A few days earlier, the three of us, plus Simon Curson, a Brit and another colleague at LAS in Switzerland, had ascended a nearby route that we actually would recommend: Wrangler Bob (10 pitches, 5.10-) on Spire-O-Wigwam, which we presume was formerly virgin. More culturally sensitive folks have suggested we shouldn’t use the term “wigwam,” but it’s to honor the dude ranch Spear-O-Wigwam, which provided the horses that carried our gear into the mountains, and which the colorful Wrangler Bob co-owns. Due to a lack of number 5 cams, we never would have summited this spire if our offwidth wizard Mark didn’t feel that protection was for wimps. After I backed off the lead, Mark cruised up it and gave us a top-rope on the crux section of 5.10- arm-barring (totally out of character with the rest of the route’s excellent face and small cracks). I’m proud to have helped to introduce Martin to climbing just three years earlier, and this route was his introduction to new-routing in the mountains. Simon had been climbing in the alpine for a couple of decades, but this was also his introduction to new-routing. In fact this trip was his introduction to climbing in America, with stops in Oregon, Idaho, Utah, and Colorado before Wyoming. He’s now well versed in country music and hellfire preachers on the radio while barreling through wide-open landscapes.

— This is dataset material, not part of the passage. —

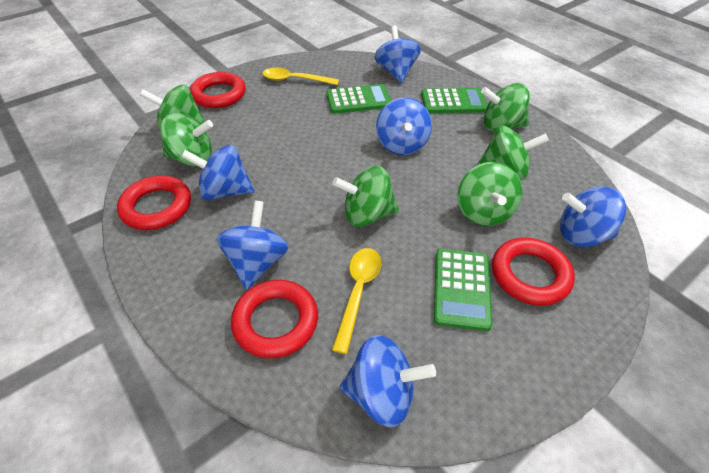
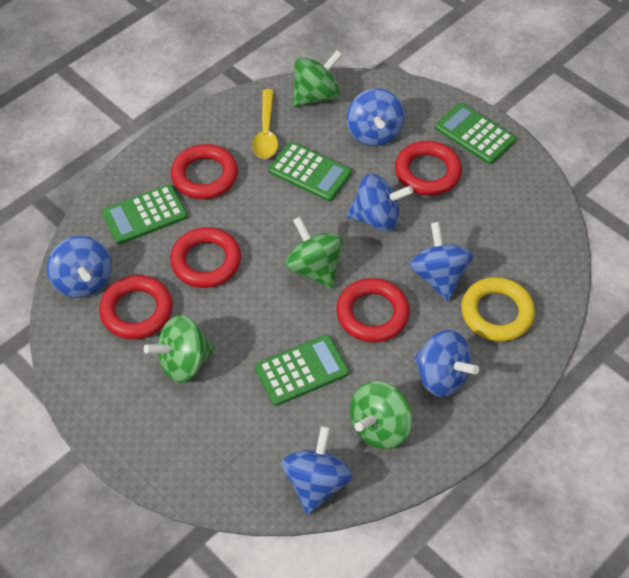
green calculator: 3 -> 4
green spinning top: 6 -> 4
red ring: 4 -> 5
yellow ring: 0 -> 1
yellow spoon: 2 -> 1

Our Anglo-Ecuadorian-American team from Switzerland also managed three new lines on the east face of Buffalo Back (ca 12,280’), on which Mark, Dougald, and I may have climbed the first technical route back in 2015. Mark and Martin’s eight-pitch Redemption (5.10-) includes some of the finest granite we’ve ever finger-locked (thus providing redemption from the stain of Dead Buzzard Gully). Their three-pitch More Pro Please (5.10) climbs to the top of what we’re calling the Fist on Buffalo Back’s lower wall. Simon and I climbed The Proposal (5.10-), also on the Fist, named in honor of his planned proposal to his girlfriend, Katel. East-facing Buffalo Back is the first large wall as you enter the basin and perches just above the only decent tenting- with-water spots in the upper valley that we discovered during both of our trips.
We paid for horses to bring our gear over Highland Park to the end of the maintained trail at Kearney Creek. From there a faint trail leads into the basin. This fisherman’s and peakbagger’s trail was significantly more used by 2022 than it had been seven years earlier. Also, the 4WD road from Little Goose Creek to the edge of the Cloud Peak Wilderness had significantly degraded during those years.